Speak to the facts. "The team / org had to roll back this release, the team does not think there is a process improvement that would have alleviated this problem, and the team relied on you to properly make this feature. Our exceptions of all team members is [...]"

Make it clear:

1. This is affecting the whole team (equally)

2. The team as a whole shares this perspective (it's not just the manager nitpicking)

3. There are consistent and vibrant standards that the entire team must adhere to

4. You are not meeting those standard(s) or necessary actions for success.

5. Offer what you think will fix the problem (if anything)

6. Make it clear this is their chance to agree/disagree

7. Continue to talk it out.

Honestly OP seems like a person who has struggled in his position as manager to properly speak to people, and instead of understanding why there was a struggle simply switched to more coded language.

Most people will see through it and react negatively.
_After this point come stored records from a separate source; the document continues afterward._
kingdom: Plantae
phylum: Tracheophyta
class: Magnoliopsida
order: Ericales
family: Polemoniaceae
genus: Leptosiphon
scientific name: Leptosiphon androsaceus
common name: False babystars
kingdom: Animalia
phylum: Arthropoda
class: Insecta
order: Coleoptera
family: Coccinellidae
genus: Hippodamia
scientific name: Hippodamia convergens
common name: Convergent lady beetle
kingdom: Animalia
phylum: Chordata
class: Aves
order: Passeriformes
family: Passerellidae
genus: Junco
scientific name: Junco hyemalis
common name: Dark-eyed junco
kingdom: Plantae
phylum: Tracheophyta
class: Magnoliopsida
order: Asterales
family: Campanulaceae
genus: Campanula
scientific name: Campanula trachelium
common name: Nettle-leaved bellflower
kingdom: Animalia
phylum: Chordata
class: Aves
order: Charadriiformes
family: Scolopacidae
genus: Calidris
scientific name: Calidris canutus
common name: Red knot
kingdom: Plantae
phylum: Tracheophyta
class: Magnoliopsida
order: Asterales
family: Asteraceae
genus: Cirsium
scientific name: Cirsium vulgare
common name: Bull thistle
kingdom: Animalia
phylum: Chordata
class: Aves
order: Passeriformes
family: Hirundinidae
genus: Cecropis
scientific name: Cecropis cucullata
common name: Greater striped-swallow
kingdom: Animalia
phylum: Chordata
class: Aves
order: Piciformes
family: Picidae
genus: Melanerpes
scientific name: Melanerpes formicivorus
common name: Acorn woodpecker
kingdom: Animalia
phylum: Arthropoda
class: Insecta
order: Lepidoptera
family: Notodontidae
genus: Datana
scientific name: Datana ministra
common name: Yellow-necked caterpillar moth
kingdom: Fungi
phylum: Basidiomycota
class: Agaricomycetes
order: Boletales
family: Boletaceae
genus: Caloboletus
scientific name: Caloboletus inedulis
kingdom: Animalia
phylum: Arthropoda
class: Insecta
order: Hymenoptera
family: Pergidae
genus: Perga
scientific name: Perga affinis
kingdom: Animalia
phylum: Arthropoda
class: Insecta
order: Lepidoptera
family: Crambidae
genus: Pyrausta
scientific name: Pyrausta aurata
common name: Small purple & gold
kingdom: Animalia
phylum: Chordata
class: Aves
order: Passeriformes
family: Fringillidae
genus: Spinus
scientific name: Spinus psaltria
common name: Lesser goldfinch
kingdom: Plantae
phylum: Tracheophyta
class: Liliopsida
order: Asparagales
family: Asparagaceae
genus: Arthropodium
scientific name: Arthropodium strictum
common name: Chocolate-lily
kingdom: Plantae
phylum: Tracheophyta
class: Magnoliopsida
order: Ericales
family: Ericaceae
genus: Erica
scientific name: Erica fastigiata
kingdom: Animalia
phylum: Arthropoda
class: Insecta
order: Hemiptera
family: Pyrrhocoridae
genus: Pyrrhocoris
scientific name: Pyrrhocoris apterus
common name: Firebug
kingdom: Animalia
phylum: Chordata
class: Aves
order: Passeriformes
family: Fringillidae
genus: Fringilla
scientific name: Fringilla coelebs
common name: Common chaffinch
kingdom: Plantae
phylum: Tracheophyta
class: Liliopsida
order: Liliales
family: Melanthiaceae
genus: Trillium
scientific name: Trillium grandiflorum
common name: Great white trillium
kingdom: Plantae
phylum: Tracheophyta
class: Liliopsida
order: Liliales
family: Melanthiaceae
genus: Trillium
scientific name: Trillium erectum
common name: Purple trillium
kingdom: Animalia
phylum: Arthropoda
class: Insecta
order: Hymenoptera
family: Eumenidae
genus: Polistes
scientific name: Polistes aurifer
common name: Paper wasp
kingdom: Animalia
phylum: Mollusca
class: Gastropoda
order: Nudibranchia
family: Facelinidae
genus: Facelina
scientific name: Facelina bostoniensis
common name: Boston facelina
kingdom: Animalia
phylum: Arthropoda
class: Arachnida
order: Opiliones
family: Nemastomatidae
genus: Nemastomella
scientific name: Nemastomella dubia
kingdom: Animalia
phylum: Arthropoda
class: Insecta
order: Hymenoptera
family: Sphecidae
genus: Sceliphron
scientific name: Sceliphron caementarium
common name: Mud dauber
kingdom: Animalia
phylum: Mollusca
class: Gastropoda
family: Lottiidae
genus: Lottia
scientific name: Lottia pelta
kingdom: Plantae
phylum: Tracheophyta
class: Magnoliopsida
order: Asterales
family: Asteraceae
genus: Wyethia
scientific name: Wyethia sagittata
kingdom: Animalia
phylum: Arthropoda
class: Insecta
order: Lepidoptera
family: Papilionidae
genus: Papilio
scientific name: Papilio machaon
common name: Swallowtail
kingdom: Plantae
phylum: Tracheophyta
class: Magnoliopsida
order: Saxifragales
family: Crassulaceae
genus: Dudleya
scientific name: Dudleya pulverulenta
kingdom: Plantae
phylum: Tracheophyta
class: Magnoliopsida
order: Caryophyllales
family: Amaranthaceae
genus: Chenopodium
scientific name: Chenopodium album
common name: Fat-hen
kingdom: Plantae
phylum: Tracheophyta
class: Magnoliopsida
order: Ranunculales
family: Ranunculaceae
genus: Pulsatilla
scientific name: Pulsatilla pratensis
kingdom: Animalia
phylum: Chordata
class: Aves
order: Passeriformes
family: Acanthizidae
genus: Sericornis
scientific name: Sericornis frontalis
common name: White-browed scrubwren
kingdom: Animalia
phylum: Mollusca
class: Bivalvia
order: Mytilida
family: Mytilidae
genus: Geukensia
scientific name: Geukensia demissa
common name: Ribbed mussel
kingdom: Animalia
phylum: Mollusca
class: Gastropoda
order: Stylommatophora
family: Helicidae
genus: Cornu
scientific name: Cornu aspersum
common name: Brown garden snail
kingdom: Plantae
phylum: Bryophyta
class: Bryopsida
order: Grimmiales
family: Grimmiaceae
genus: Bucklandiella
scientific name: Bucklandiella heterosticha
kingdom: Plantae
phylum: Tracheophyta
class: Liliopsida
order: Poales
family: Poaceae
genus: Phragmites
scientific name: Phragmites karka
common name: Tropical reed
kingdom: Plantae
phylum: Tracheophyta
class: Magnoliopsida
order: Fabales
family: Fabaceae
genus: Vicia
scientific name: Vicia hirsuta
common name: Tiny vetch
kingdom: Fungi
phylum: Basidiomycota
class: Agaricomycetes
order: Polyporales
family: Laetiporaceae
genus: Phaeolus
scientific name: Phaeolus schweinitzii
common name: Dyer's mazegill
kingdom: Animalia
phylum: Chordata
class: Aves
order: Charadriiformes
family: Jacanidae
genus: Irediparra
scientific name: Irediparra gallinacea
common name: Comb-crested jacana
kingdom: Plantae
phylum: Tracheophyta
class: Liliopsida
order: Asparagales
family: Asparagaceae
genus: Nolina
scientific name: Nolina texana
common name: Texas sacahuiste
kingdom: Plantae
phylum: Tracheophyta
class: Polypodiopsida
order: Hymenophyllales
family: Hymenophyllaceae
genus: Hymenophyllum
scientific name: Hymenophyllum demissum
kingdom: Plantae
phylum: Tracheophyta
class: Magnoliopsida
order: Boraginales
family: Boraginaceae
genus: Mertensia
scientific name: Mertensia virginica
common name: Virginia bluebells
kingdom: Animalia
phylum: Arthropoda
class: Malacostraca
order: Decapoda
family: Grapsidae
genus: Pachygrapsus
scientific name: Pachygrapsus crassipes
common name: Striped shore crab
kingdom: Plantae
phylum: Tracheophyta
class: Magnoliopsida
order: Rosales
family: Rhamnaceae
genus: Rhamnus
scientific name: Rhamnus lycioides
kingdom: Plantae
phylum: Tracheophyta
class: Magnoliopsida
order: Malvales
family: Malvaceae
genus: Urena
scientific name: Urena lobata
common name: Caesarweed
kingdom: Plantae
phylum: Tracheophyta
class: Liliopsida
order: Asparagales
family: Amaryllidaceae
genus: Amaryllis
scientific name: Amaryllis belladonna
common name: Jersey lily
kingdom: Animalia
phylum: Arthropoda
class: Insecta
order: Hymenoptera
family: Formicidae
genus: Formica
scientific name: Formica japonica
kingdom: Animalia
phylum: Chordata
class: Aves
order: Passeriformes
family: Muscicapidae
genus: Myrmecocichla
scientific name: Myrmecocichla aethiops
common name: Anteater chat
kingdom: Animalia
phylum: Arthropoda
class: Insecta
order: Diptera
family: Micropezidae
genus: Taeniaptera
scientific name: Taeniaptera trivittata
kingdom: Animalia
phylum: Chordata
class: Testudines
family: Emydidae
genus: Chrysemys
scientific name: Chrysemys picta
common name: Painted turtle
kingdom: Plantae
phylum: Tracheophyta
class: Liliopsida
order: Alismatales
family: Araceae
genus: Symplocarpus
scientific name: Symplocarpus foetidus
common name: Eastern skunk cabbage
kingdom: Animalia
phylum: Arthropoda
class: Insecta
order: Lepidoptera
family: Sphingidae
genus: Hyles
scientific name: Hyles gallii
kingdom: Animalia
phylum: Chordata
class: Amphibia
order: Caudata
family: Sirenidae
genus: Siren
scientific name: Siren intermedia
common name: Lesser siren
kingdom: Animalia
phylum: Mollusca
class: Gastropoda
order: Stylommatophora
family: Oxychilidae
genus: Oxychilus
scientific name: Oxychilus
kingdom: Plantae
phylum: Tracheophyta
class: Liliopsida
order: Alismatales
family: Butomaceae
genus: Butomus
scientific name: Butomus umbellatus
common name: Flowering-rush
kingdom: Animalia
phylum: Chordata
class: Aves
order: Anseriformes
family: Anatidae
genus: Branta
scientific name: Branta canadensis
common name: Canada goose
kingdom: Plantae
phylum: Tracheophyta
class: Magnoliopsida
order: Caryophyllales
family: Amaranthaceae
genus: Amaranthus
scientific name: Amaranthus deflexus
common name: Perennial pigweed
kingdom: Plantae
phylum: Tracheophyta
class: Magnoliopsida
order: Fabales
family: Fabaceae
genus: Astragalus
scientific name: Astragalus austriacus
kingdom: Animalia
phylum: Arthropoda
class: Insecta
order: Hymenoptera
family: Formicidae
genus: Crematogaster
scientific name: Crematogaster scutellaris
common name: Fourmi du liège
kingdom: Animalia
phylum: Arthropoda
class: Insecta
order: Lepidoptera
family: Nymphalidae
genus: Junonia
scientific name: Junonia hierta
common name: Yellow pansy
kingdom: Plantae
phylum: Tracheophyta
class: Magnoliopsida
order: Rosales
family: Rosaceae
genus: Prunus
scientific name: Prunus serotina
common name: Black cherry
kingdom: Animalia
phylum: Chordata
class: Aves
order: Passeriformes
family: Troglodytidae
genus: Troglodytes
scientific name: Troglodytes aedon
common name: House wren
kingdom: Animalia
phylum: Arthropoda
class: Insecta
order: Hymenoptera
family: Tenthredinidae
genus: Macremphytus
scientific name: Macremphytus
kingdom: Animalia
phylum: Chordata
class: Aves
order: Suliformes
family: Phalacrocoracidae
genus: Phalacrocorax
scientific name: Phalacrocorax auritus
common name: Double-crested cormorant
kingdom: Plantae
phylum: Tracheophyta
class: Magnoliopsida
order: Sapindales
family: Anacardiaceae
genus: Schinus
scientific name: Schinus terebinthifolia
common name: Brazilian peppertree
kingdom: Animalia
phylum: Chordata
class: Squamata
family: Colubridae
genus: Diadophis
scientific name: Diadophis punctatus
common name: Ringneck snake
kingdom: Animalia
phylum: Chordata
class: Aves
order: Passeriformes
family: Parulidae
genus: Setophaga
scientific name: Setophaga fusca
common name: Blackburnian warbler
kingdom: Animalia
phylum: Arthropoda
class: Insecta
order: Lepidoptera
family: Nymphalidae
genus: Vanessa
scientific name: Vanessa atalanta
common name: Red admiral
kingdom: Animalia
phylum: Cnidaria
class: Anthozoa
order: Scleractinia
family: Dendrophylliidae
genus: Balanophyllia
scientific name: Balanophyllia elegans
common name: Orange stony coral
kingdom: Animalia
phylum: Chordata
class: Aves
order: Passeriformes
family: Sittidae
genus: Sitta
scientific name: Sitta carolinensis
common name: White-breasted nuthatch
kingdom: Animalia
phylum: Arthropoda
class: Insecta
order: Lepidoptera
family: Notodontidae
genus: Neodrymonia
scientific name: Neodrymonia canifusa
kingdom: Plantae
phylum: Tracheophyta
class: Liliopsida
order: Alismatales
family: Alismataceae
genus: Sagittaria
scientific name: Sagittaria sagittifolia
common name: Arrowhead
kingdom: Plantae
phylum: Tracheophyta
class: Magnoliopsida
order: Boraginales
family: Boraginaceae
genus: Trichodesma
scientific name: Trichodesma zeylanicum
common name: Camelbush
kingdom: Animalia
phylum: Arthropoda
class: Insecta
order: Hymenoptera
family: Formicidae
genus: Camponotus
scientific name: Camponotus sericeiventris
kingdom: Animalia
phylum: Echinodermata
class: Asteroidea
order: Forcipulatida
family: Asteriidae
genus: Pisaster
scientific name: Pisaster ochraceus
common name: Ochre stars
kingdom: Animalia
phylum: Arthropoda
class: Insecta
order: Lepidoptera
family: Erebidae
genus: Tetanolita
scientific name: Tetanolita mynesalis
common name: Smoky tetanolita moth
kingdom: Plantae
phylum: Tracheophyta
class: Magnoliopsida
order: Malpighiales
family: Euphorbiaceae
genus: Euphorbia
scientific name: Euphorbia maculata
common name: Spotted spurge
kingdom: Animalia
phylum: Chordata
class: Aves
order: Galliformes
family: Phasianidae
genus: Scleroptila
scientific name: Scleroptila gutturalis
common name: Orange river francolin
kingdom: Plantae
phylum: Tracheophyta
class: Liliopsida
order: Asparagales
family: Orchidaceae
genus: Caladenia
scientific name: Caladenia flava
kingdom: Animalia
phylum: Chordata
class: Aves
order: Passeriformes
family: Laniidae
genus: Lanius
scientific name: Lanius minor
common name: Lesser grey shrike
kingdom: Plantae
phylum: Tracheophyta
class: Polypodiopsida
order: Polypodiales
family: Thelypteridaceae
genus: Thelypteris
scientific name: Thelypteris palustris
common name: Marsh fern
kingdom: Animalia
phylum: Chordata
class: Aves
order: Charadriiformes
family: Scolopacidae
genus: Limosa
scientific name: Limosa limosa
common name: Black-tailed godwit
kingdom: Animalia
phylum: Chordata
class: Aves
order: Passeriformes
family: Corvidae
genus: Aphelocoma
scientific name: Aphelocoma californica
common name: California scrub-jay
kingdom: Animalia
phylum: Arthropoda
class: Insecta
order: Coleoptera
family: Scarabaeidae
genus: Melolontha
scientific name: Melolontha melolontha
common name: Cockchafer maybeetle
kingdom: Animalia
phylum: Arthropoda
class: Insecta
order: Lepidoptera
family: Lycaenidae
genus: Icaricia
I’m surprised by this and curious at the “team thinks” framing. What advantages do you see here?

I think I would much rather own the critique myself than say “the team thinks x.”

For context, I’d probably start with “what happened with that deployment that was rolled back?” and let them self-diagnose and share their perspective. By listening, I might learn there were extenuating issues, or I may see they are already aware of the issue.

If they’re able to critique their own work, I can agree and reinforce the whys. There’s no hostility and we can talk about what ideas we have for what we can do going forward.

If not, and I think we must do better, I can talk about my concerns, my expectations, and the consequences that I am worried about or frustrated by, and propose more prescriptive remedies.


>I’m surprised by this and curious at the “team thinks” framing. What advantages do you see here?

>I think I would much rather own the critique myself than say “the team thinks x.”

"the team thinks" means, well I went around and talked to everyone else about you before talking to you and they all say you suck! In short I don't think there would be an advantage to that.